Many Sent To the Quad Are Angry

By James Cramer

If you listen closely as you pass University Hall today you are liable to hear a collective sigh of relief. It's the sigh that comes when you can give 130 freshman their bottom three House choices and still manage to avoid an insurrection.

"The vacation has definitely stymied as," Weld resident Jon Miller said yesterday about his attempts to organize freshmen who had been sent up to the Quad, even though the Quad Houses were among their three bottom choices.

"I'm stuck here for the moment," Diane Englander said about her foiled attempt to escape from South House to Lowell. "But I am going to try to move as soon as I can."

Although no one from the Committee on Houses and Undergraduate Life came out and said it after scrutinizing House figures compiled by Bruce Collier, assistant dean of the College for housing, most of the 130 who received their bottom choices will be rooming at the Quad next year.

But the problem runs deeper than the 8.8 per cent of the class who received their last three choices. Even though 67.8 per cent of the class received their first choice, down only a few percentage points from last year, University officials know that unless something is done soon there is a good chance that the same thing will happen next year.

"We can't tinker with the system any more," Dean Whitlock said last week. He voiced the opinion of many administrators who understand that the days of juggling sophomores in and out of the Hotel Continental, Claverly and Canaday Halls are over.

What many CHUL members do not want to face is that the University currently has a de facto double-standard House system, despite the 1972 merger agreement, which specifically calls for a unified House set-up.

And whether it be the 1:18-to-1 CHUL imposed ratio, the relatively shoddy facilities at the Quad, or the ten-minute walk that cuts them off from the rest of the University, something must be done to make the Quad Houses more attractive.

INPUT DATA:
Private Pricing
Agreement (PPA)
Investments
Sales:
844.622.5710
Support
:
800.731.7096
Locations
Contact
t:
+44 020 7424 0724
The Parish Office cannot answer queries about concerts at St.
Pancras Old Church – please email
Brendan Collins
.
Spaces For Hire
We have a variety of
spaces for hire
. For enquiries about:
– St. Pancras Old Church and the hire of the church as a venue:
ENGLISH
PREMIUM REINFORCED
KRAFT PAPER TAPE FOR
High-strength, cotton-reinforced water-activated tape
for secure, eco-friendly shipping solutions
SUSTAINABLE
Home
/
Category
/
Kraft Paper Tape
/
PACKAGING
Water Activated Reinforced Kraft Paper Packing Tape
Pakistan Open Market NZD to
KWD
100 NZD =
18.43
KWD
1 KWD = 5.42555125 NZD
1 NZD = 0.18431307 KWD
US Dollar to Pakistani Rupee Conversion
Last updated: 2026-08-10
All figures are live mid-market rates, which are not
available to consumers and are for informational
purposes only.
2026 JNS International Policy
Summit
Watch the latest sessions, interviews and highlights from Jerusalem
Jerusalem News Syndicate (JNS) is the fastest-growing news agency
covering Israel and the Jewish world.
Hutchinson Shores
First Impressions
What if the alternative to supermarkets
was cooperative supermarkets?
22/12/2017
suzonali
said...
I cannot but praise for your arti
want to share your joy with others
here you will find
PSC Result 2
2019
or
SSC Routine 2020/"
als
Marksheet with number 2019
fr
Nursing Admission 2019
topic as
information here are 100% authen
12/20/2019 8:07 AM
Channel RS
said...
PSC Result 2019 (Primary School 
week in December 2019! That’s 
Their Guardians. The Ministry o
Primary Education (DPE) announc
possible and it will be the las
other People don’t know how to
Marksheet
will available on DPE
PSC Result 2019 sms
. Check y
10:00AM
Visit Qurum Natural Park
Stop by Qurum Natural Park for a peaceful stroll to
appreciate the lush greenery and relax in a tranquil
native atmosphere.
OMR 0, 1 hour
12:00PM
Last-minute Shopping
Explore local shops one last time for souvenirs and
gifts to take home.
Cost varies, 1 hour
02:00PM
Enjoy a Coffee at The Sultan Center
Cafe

JOB 1: Format the listing as a Markdown table with the columns "Row" and "Line", starting at its first line and ending at the line containing "St. Pancras Old". Skip blank lines.
JOB 2: Resume the article about freshmen assigned to the Quad after its last sentence.

TASK OUTPUT 1:
| Row | Line |
|---|---|
| 1 | Private Pricing |
| 2 | Agreement (PPA) |
| 3 | Investments |
| 4 | Sales: |
| 5 | 844.622.5710 |
| 6 | Support |
| 7 | : |
| 8 | 800.731.7096 |
| 9 | Locations |
| 10 | Contact |
| 11 | t: |
| 12 | +44 020 7424 0724 |
| 13 | The Parish Office cannot answer queries about concerts at St. |
| 14 | Pancras Old Church – please email |
| 15 | Brendan Collins |
| 16 | . |
| 17 | Spaces For Hire |
| 18 | We have a variety of |
| 19 | spaces for hire |
| 20 | . For enquiries about: |
| 21 | – St. Pancras Old Church and the hire of the church as a venue: |

TASK OUTPUT 2:
Even worse, it appears that both sexes are deserting the Quad in equal numbers.

The CHUL has tossed around the Yale plan, with students being assigned to Houses before they get here, for several years. But with the memories of 130 angry freshmen still fresh, and the knowledge that things may get worse before they get better, the CHUL at its April meeting may vote to enact a modified Yale plan for the Class of 1980.

The Yale plan has its demerits in that students would not be able to choose their Houses, but would be stuck where the University wanted them to be.

But then again, Harvard administrators know that the plan has an invisible merit that many of the other plans mentioned don't have--it's cheap.

Ostensibly, Houses stocked with students sight-unseen would give freshmen little gripes about being bumped out of their first few choices. It may even force students to take an interest in their Houses rather than spending four years trying to get out of them.

But underneath all the talk about the Yale plan's magic ability to make differences between Houses disappear within a few years is the large pile of money the University could save by not fixing up the Quad Houses. After all it is a lot easier to make students live at the Quad than to dress it up and then try to peddle it.